* _Activity_: Which lines of the listing hold the string "elbow"? Show each of them.

* _Excerpted data_:
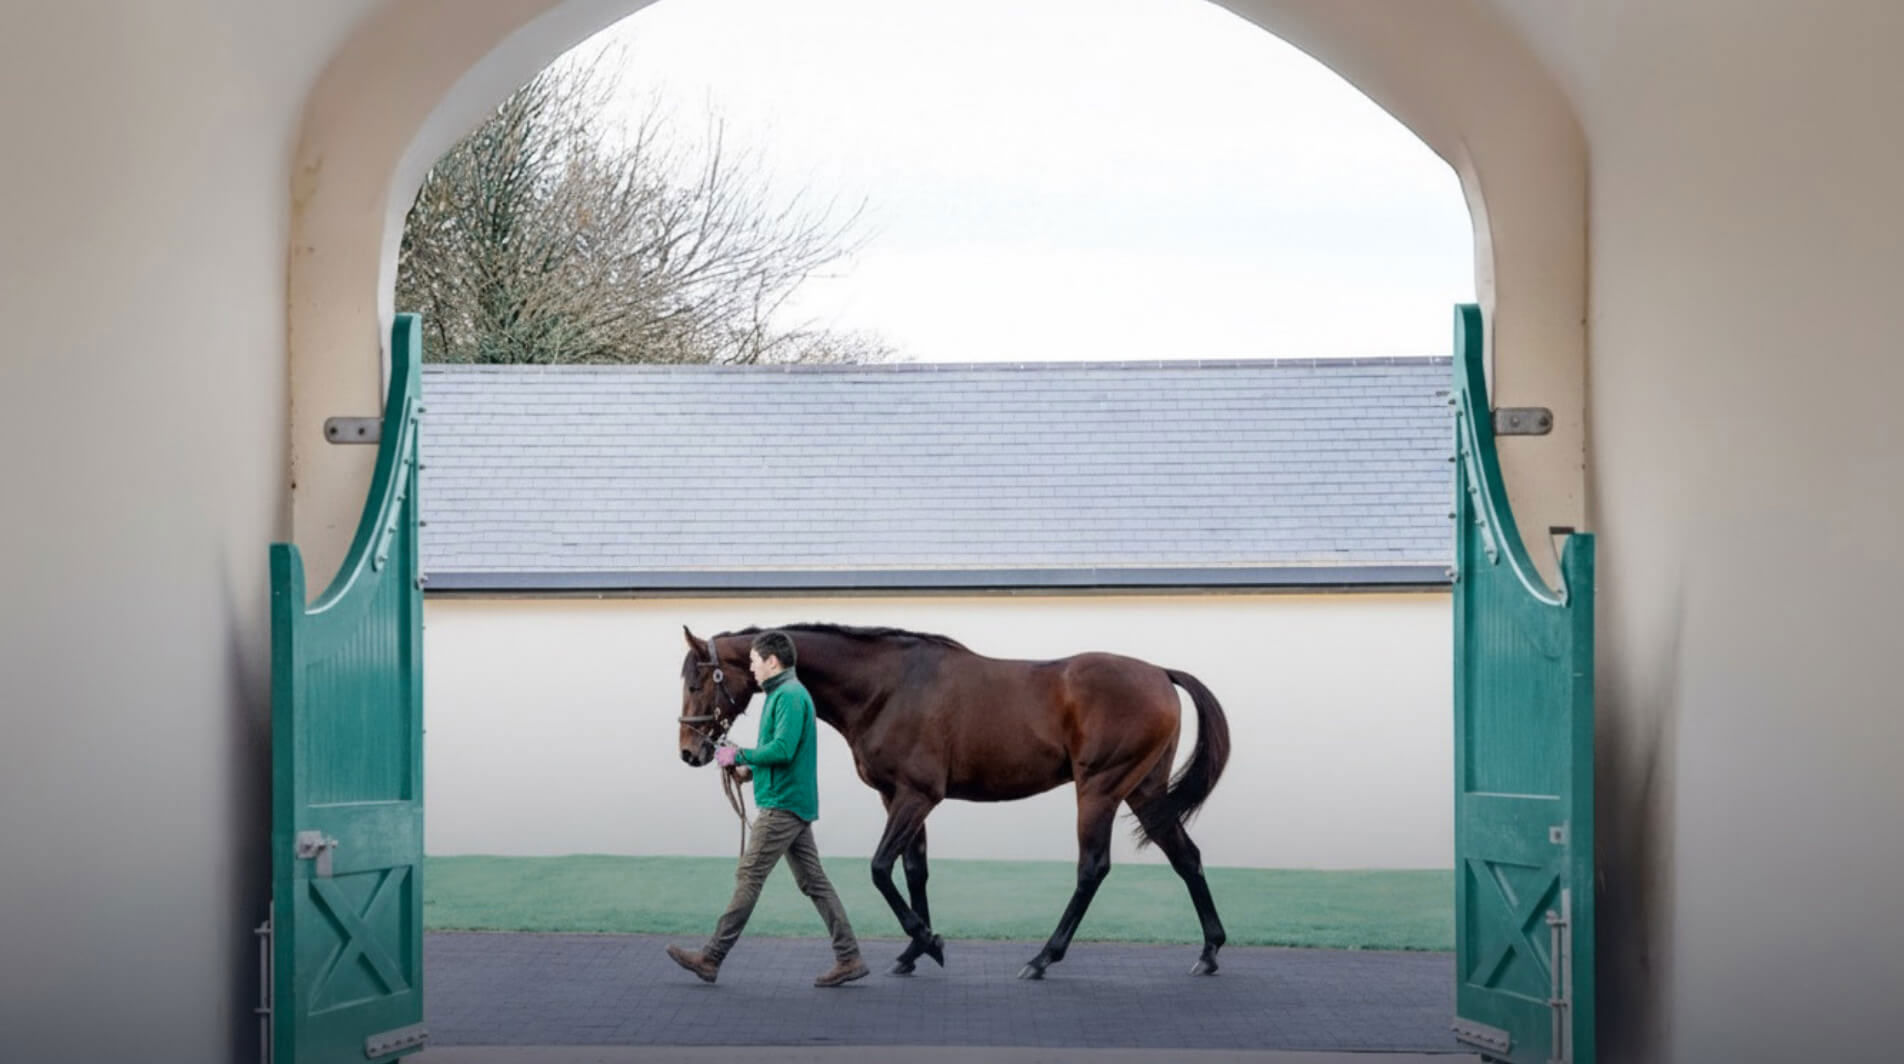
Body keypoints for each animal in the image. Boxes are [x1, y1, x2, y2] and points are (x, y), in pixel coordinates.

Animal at [676, 622, 1232, 980]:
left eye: (700, 680)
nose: (689, 751)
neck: (887, 686)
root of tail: (1159, 672)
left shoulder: (918, 795)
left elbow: (881, 868)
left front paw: (929, 942)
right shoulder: (897, 797)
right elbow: (914, 870)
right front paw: (911, 951)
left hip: (1100, 789)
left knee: (1092, 868)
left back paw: (1043, 958)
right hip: (1144, 790)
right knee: (1186, 857)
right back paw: (1209, 951)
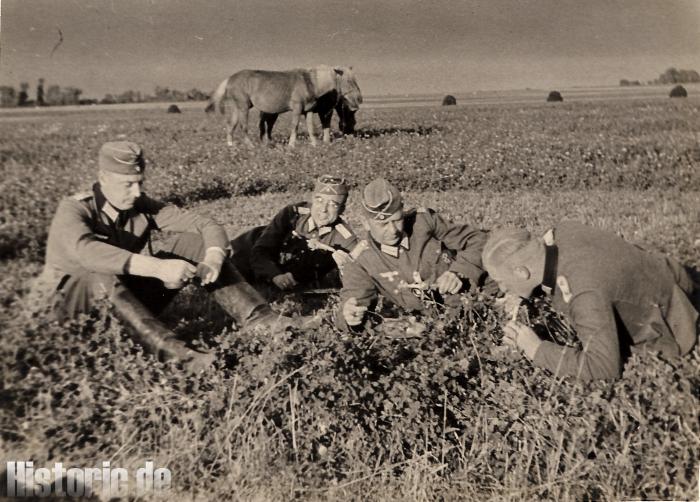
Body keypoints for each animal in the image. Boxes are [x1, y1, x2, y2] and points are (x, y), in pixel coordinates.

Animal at [205, 65, 364, 146]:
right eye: (349, 81)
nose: (359, 100)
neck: (310, 82)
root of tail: (229, 78)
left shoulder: (309, 111)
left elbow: (311, 127)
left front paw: (314, 144)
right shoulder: (297, 109)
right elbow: (295, 126)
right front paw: (291, 145)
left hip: (237, 108)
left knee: (231, 125)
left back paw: (231, 146)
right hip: (243, 107)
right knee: (244, 126)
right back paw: (251, 146)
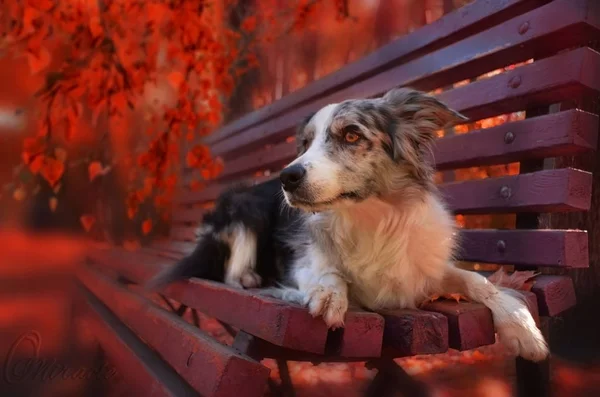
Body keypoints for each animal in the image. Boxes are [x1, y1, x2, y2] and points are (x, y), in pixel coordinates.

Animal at [148, 87, 552, 362]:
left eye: (352, 135)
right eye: (305, 144)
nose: (286, 177)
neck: (369, 219)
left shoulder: (424, 270)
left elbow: (480, 282)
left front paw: (523, 329)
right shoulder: (301, 259)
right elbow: (328, 272)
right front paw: (328, 293)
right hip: (245, 208)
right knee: (232, 269)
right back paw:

* _Your response_:
left elbow: (881, 868)
right elbow: (914, 870)
left elbow: (311, 127)
right elbow: (295, 126)
left elbow: (480, 282)
right elbow: (328, 272)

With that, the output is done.